Stored data entries:
=======

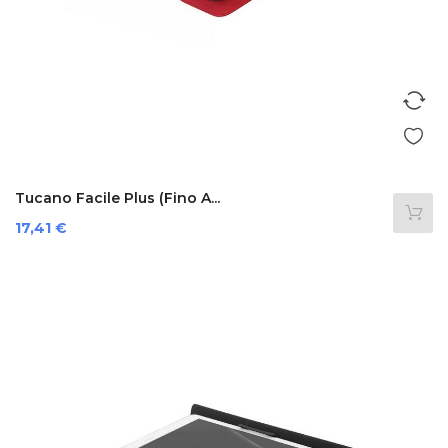
Tucano Facile Plus (Fino A...
Prezzo
17,41 €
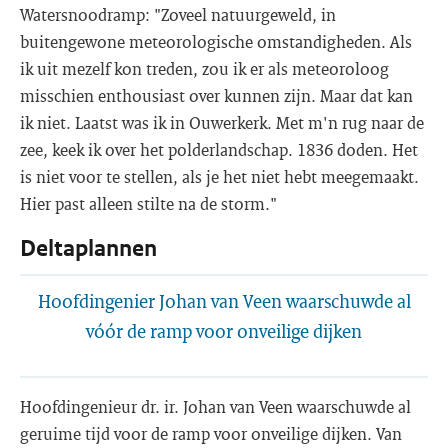
Watersnoodramp: "Zoveel natuurgeweld, in
buitengewone meteorologische omstandigheden. Als
ik uit mezelf kon treden, zou ik er als meteoroloog
misschien enthousiast over kunnen zijn. Maar dat kan
ik niet. Laatst was ik in Ouwerkerk. Met m'n rug naar de
zee, keek ik over het polderlandschap. 1836 doden. Het
is niet voor te stellen, als je het niet hebt meegemaakt.
Hier past alleen stilte na de storm."
Deltaplannen
Hoofdingenier Johan van Veen waarschuwde al
vóór de ramp voor onveilige dijken
Hoofdingenieur dr. ir. Johan van Veen waarschuwde al
geruime tijd voor de ramp voor onveilige dijken. Van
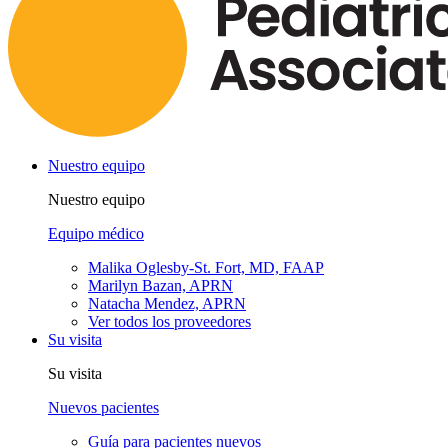
Nuestro equipo
Nuestro equipo
Equipo médico
Malika Oglesby-St. Fort, MD, FAAP
Marilyn Bazan, APRN
Natacha Mendez, APRN
Ver todos los proveedores
Su visita
Su visita
Nuevos pacientes
Guía para pacientes nuevos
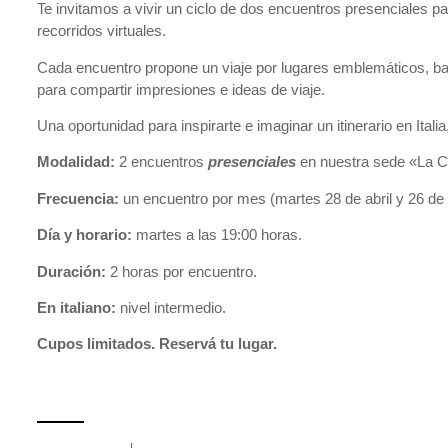
Te invitamos a vivir un ciclo de dos encuentros presenciales pa
recorridos virtuales.
Cada encuentro propone un viaje por lugares emblemáticos, barr
para compartir impresiones e ideas de viaje.
Una oportunidad para inspirarte e imaginar un itinerario en Italia
Modalidad:
2 encuentros
presenciales
en nuestra sede «La Ca
Frecuencia:
un encuentro por mes (martes 28 de abril y 26 de
Día y horario:
martes a las 19:00 horas.
Duración:
2 horas por encuentro.
En italiano:
nivel intermedio.
Cupos limitados. Reservá tu lugar.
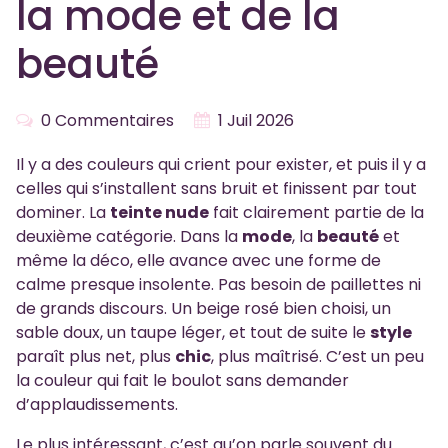
la mode et de la
beauté
0 Commentaires
1 Juil 2026
Il y a des couleurs qui crient pour exister, et puis il y a
celles qui s’installent sans bruit et finissent par tout
dominer. La
teinte nude
fait clairement partie de la
deuxième catégorie. Dans la
mode
, la
beauté
et
même la déco, elle avance avec une forme de
calme presque insolente. Pas besoin de paillettes ni
de grands discours. Un beige rosé bien choisi, un
sable doux, un taupe léger, et tout de suite le
style
paraît plus net, plus
chic
, plus maîtrisé. C’est un peu
la couleur qui fait le boulot sans demander
d’applaudissements.
Le plus intéressant, c’est qu’on parle souvent du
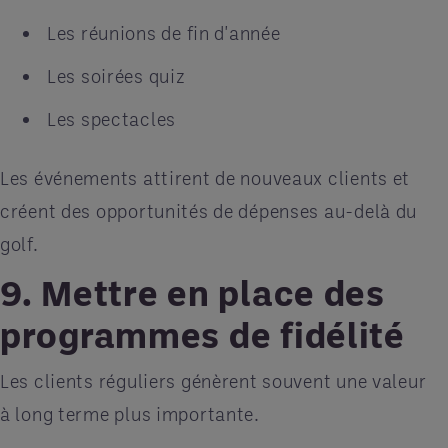
Les réunions de fin d'année
Les soirées quiz
Les spectacles
Les événements attirent de nouveaux clients et
créent des opportunités de dépenses au-delà du
golf.
9. Mettre en place des
programmes de fidélité
Les clients réguliers génèrent souvent une valeur
à long terme plus importante.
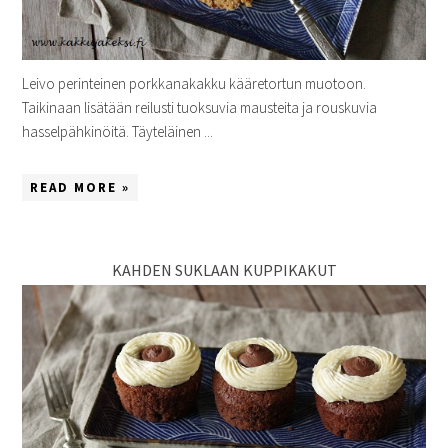
Leivo perinteinen porkkanakakku kääretortun muotoon.
Taikinaan lisätään reilusti tuoksuvia mausteita ja rouskuvia
hasselpähkinöitä. Täyteläinen ...
READ MORE »
KAHDEN SUKLAAN KUPPIKAKUT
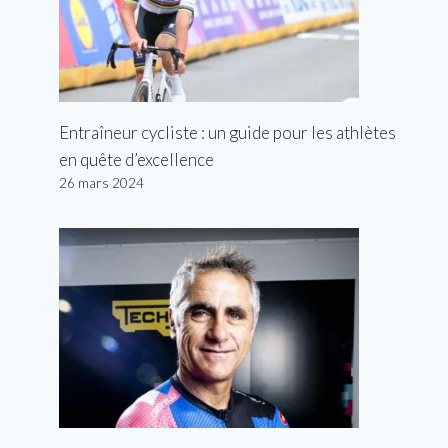
Entraîneur cycliste : un guide pour les athlètes
en quête d’excellence
26 mars 2024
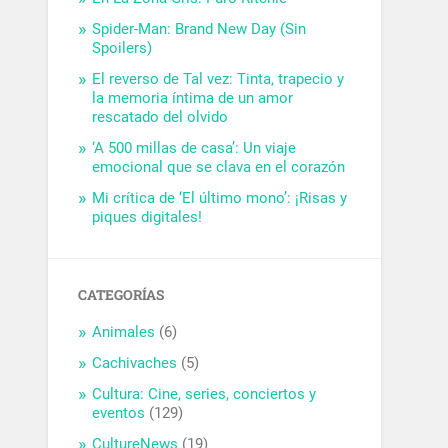
Spider-Man: Brand New Day (Sin
Spoilers)
El reverso de Tal vez: Tinta, trapecio y
la memoria íntima de un amor
rescatado del olvido
‘A 500 millas de casa’: Un viaje
emocional que se clava en el corazón
Mi crítica de ‘El último mono’: ¡Risas y
piques digitales!
CATEGORÍAS
Animales
(6)
Cachivaches
(5)
Cultura: Cine, series, conciertos y
eventos
(129)
CultureNews
(19)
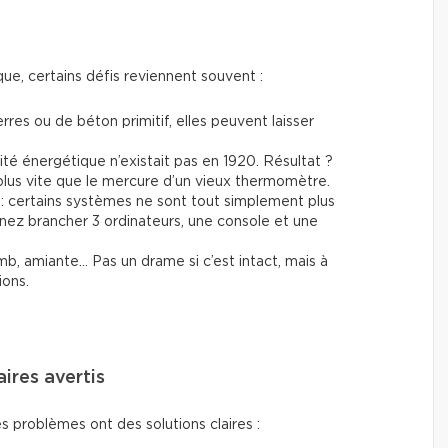
ue, certains défis reviennent souvent :
erres ou de béton primitif, elles peuvent laisser
cité énergétique n’existait pas en 1920. Résultat ?
lus vite que le mercure d’un vieux thermomètre.
: certains systèmes ne sont tout simplement plus
ez brancher 3 ordinateurs, une console et une
mb, amiante… Pas un drame si c’est intact, mais à
ions.
aires avertis
s problèmes ont des solutions claires :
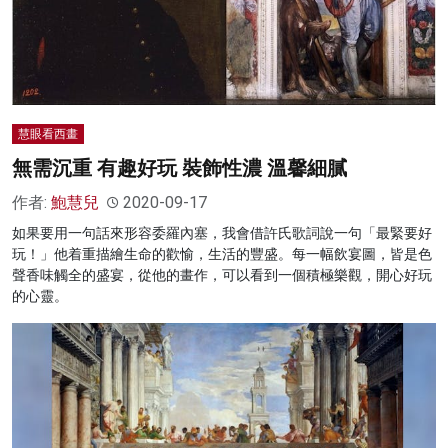
慧眼看西畫
無需沉重 有趣好玩 裝飾性濃 溫馨細膩
作者:
鮑慧兒
2020-09-17
如果要用一句話來形容委羅內塞，我會借許氏歌詞說一句「最緊要好
玩！」他着重描繪生命的歡愉，生活的豐盛。每一幅飲宴圖，皆是色
聲香味觸全的盛宴，從他的畫作，可以看到一個積極樂觀，開心好玩
的心靈。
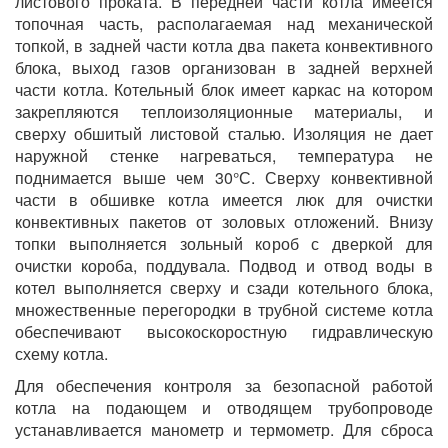
листового проката. В передней части котла имеется
топочная часть, располагаемая над механической
топкой, в задней части котла два пакета конвективного
блока, выход газов организован в задней верхней
части котла. Котельный блок имеет каркас на котором
закрепляются теплоизоляционные материалы, и
сверху обшитый листовой сталью. Изоляция не дает
наружной стенке нагреваться, температура не
поднимается выше чем 30°С. Сверху конвективной
части в обшивке котла имеется люк для очистки
конвективных пакетов от золовых отложений. Внизу
топки выполняется зольный короб с дверкой для
очистки короба, поддувала. Подвод и отвод воды в
котел выполняется сверху и сзади котельного блока,
множественные перегородки в трубной системе котла
обеспечивают высокоскоростную гидравлическую
схему котла.
Для обеспечения контроля за безопасной работой
котла на подающем и отводящем трубопроводе
устанавливается манометр и термометр. Для сброса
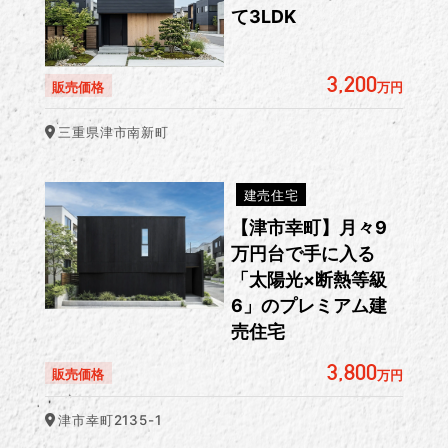
て3LDK
3,200
販売価格
万円
三重県津市南新町
建売住宅
【津市幸町】月々9
万円台で手に入る
「太陽光×断熱等級
6」のプレミアム建
売住宅
3,800
販売価格
万円
津市幸町2135-1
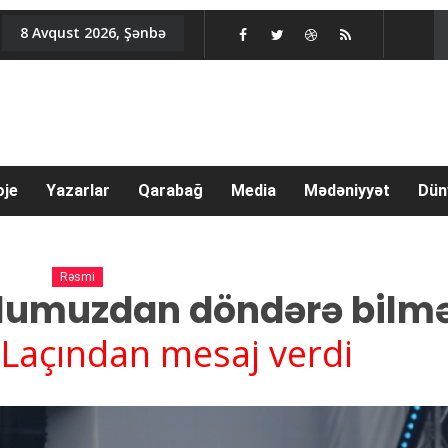
8 Avqust 2026, Şənbə
oje
Yazarlar
Qarabağ
Media
Mədəniyyət
Dün
Rəsmi
yolumuzdan döndərə bilm
 Laçından mesaj verdi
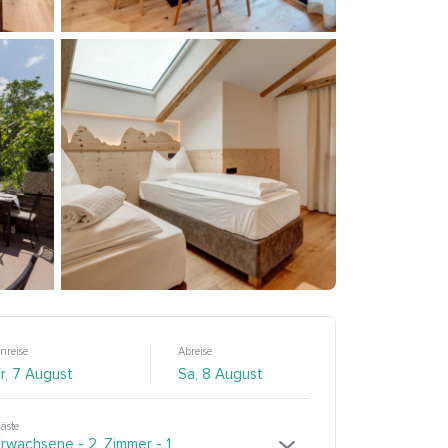
nreise
Abreise
äste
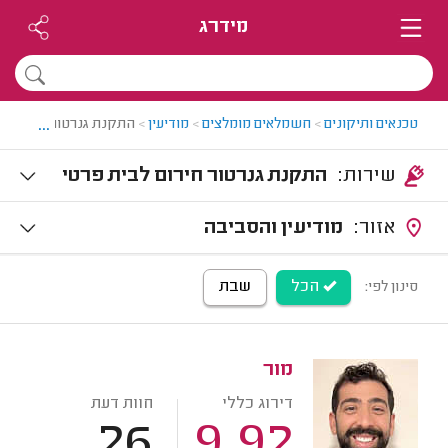
מידרג
...
טכנאים ותיקונים
>
חשמלאים מומלצים
>
מודיעין
>
התקנת גנרטור במודיעין
שירות:
התקנת גנרטור חירום לבית פרטי
אזור:
מודיעין והסביבה
הכל
שבת
סינון לפי:
מור
דירוג כללי
חוות דעת
26
9.92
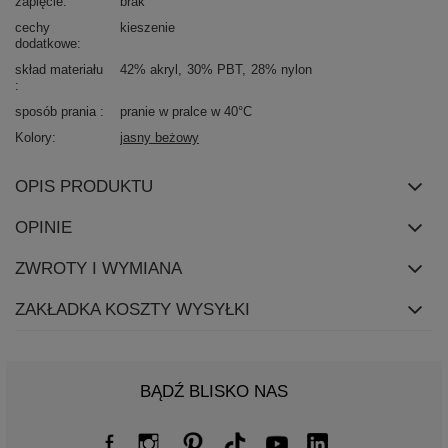
zapięcie
brak
cechy
kieszenie
dodatkowe
skład materiału
42% akryl
30% PBT
28% nylon
sposób prania
pranie w pralce w 40°C
Kolory
jasny beżowy
OPIS PRODUKTU
OPINIE
ZWROTY I WYMIANA
ZAKŁADKA KOSZTY WYSYŁKI
BĄDŹ BLISKO NAS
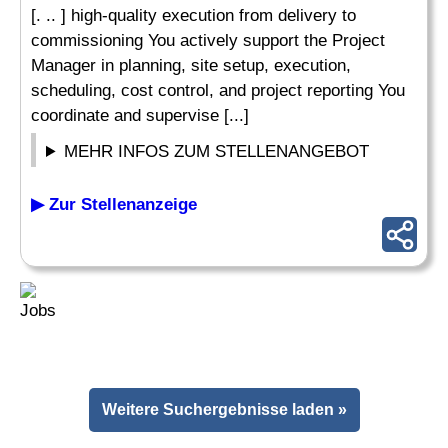
[. .. ] high-quality execution from delivery to
commissioning You actively support the Project
Manager in planning, site setup, execution,
scheduling, cost control, and project reporting You
coordinate and supervise [...]
MEHR INFOS ZUM STELLENANGEBOT
▶ Zur Stellenanzeige
Weitere Suchergebnisse laden »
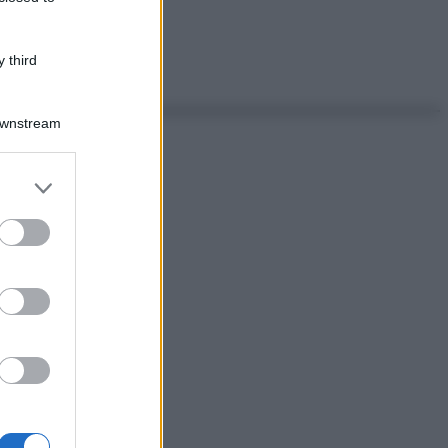
 third
Downstream
er and store
to grant or
ed purposes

=======

INSTRUCTIONS TO FOLLOW: Check each line of the data above for the word "waarschuwde" and copy the ones where it is found.

ANSWER TO THE PROBLEM:
Hoofdingenier Johan van Veen waarschuwde al
Hoofdingenieur dr. ir. Johan van Veen waarschuwde al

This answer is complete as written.